Records from a data collection:
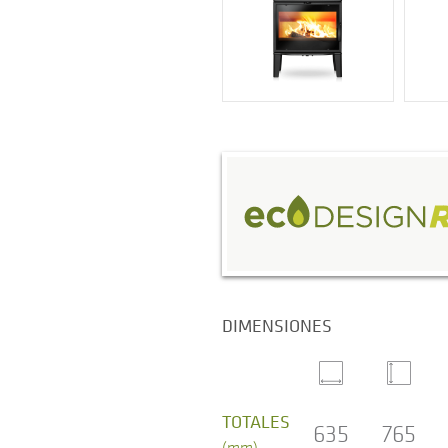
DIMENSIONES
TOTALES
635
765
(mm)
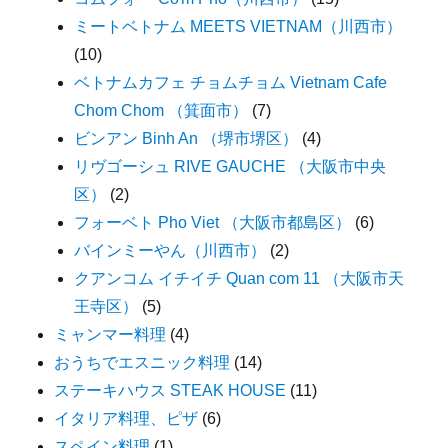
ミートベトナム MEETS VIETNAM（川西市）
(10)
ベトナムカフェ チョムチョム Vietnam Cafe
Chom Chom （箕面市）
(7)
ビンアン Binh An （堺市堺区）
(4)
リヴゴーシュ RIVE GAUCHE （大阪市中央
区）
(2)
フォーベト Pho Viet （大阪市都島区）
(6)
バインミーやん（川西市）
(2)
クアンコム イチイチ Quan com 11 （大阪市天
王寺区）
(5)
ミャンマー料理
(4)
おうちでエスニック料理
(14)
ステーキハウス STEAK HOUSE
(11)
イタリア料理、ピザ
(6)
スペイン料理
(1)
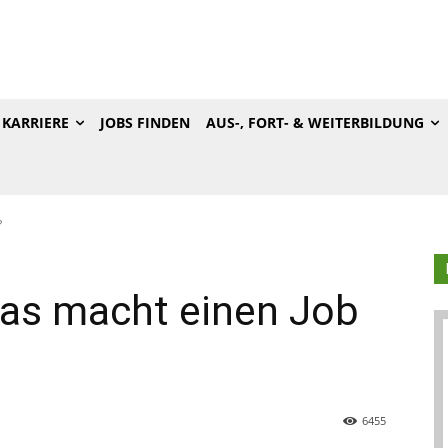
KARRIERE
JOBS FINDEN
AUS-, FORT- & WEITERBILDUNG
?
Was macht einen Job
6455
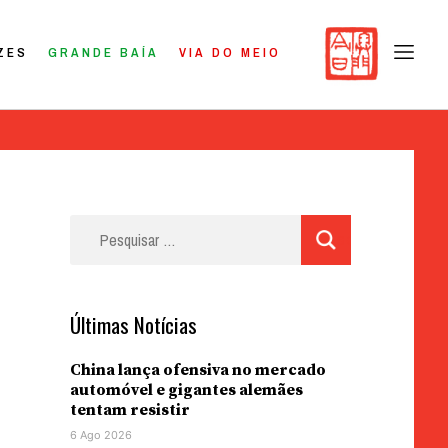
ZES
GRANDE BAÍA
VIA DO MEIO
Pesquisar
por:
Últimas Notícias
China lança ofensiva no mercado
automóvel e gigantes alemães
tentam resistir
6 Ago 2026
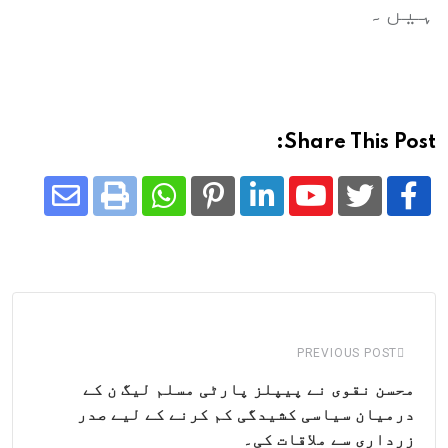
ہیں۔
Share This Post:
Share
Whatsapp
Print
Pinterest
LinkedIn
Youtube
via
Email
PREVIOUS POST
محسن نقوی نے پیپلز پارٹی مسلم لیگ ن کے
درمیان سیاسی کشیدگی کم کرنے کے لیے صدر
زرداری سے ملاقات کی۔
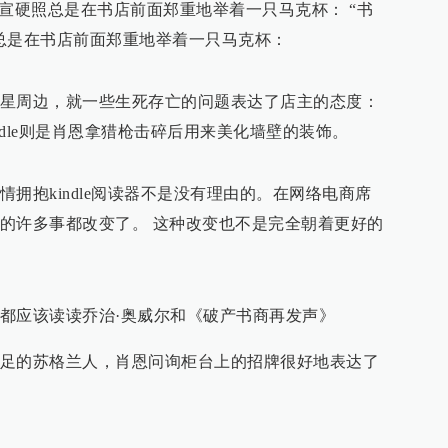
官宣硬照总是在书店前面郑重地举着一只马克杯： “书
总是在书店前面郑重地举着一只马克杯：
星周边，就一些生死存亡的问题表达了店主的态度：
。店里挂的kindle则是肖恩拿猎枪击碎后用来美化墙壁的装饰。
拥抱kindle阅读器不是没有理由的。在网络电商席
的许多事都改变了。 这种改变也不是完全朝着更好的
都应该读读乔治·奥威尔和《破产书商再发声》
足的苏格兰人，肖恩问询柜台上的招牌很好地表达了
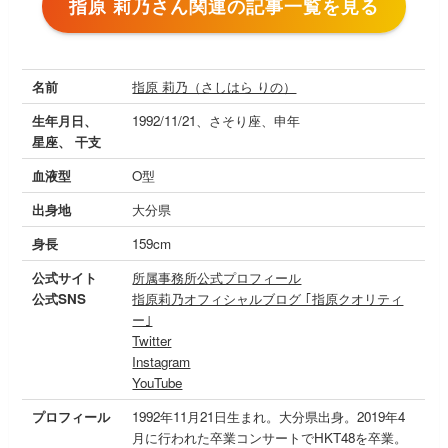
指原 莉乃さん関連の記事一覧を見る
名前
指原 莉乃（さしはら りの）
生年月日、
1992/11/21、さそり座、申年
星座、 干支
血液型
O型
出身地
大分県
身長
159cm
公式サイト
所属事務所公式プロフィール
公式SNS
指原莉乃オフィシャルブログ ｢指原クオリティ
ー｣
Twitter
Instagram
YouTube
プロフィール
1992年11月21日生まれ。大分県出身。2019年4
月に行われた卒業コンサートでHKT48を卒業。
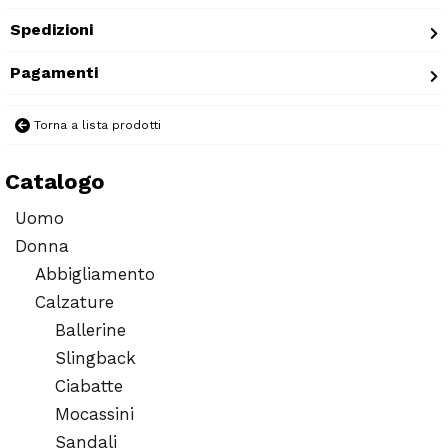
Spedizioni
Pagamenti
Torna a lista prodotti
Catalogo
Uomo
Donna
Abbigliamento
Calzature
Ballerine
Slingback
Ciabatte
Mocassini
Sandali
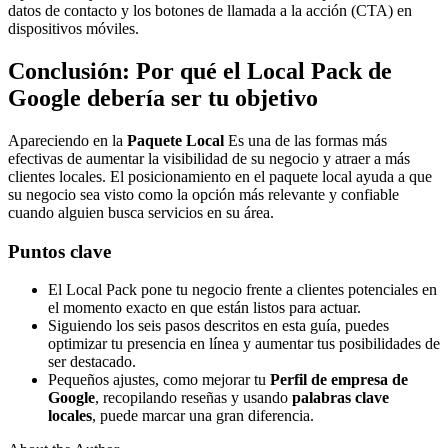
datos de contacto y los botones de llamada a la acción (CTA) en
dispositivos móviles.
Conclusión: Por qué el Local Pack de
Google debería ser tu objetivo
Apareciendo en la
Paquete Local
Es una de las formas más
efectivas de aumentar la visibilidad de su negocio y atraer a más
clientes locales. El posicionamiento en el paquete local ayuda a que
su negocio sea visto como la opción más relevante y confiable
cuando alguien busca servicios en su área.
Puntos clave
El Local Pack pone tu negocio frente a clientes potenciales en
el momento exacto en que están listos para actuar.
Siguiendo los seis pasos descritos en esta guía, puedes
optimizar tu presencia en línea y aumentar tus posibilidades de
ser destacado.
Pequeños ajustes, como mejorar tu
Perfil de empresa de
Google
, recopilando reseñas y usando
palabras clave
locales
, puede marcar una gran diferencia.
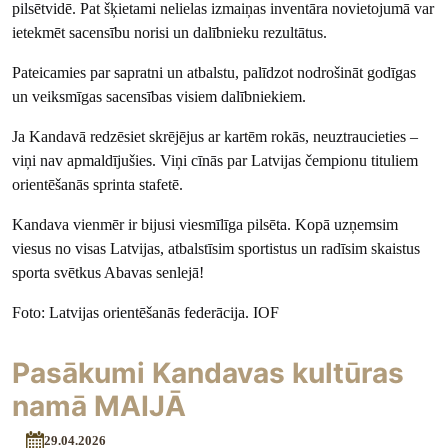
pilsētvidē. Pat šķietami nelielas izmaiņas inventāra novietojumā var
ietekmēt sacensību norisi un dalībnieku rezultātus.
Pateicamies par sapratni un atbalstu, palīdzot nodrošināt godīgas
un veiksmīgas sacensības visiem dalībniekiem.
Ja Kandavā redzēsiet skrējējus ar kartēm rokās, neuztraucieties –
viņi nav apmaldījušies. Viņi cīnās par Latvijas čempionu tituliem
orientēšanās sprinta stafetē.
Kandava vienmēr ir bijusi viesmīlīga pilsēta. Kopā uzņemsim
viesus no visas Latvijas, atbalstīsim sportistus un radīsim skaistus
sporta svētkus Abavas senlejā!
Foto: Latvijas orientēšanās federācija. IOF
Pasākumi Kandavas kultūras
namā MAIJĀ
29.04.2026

**Brief**
Your response must consist of the lines from the beginning of the data through the line containing "Puntos clave", transcribed exactly, with no pictures.

**Response**
DIMENSIONES
TOTALES
635
765
(mm)
ミートベトナム MEETS VIETNAM（川西市）
(10)
ベトナムカフェ チョムチョム Vietnam Cafe
Chom Chom （箕面市）
(7)
ビンアン Binh An （堺市堺区）
(4)
リヴゴーシュ RIVE GAUCHE （大阪市中央
区）
(2)
フォーベト Pho Viet （大阪市都島区）
(6)
バインミーやん（川西市）
(2)
クアンコム イチイチ Quan com 11 （大阪市天
王寺区）
(5)
ミャンマー料理
(4)
おうちでエスニック料理
(14)
ステーキハウス STEAK HOUSE
(11)
イタリア料理、ピザ
(6)
スペイン料理
(1)
KARRIERE
JOBS FINDEN
AUS-, FORT- & WEITERBILDUNG
?
Was macht einen Job
6455
ZES
GRANDE BAÍA
VIA DO MEIO
Pesquisar
por:
Últimas Notícias
China lança ofensiva no mercado
automóvel e gigantes alemães
tentam resistir
6 Ago 2026
ہیں۔
Share This Post:
Share
Whatsapp
Print
Pinterest
LinkedIn
Youtube
via
Email
PREVIOUS POST
محسن نقوی نے پیپلز پارٹی مسلم لیگ ن کے
درمیان سیاسی کشیدگی کم کرنے کے لیے صدر
زرداری سے ملاقات کی۔
官宣硬照总是在书店前面郑重地举着一只马克杯： “书
总是在书店前面郑重地举着一只马克杯：
星周边，就一些生死存亡的问题表达了店主的态度：
。店里挂的kindle则是肖恩拿猎枪击碎后用来美化墙壁的装饰。
拥抱kindle阅读器不是没有理由的。在网络电商席
的许多事都改变了。 这种改变也不是完全朝着更好的
都应该读读乔治·奥威尔和《破产书商再发声》
足的苏格兰人，肖恩问询柜台上的招牌很好地表达了
指原 莉乃さん関連の記事一覧を見る
名前
指原 莉乃（さしはら りの）
生年月日、
1992/11/21、さそり座、申年
星座、 干支
血液型
O型
出身地
大分県
身長
159cm
公式サイト
所属事務所公式プロフィール
公式SNS
指原莉乃オフィシャルブログ ｢指原クオリティ
ー｣
Twitter
Instagram
YouTube
プロフィール
1992年11月21日生まれ。大分県出身。2019年4
月に行われた卒業コンサートでHKT48を卒業。
Spedizioni
Pagamenti
Torna a lista prodotti
Catalogo
Uomo
Donna
Abbigliamento
Calzature
Ballerine
Slingback
Ciabatte
Mocassini
Sandali
datos de contacto y los botones de llamada a la acción (CTA) en
dispositivos móviles.
Conclusión: Por qué el Local Pack de
Google debería ser tu objetivo
Apareciendo en la
Paquete Local
Es una de las formas más
efectivas de aumentar la visibilidad de su negocio y atraer a más
clientes locales. El posicionamiento en el paquete local ayuda a que
su negocio sea visto como la opción más relevante y confiable
cuando alguien busca servicios en su área.
Puntos clave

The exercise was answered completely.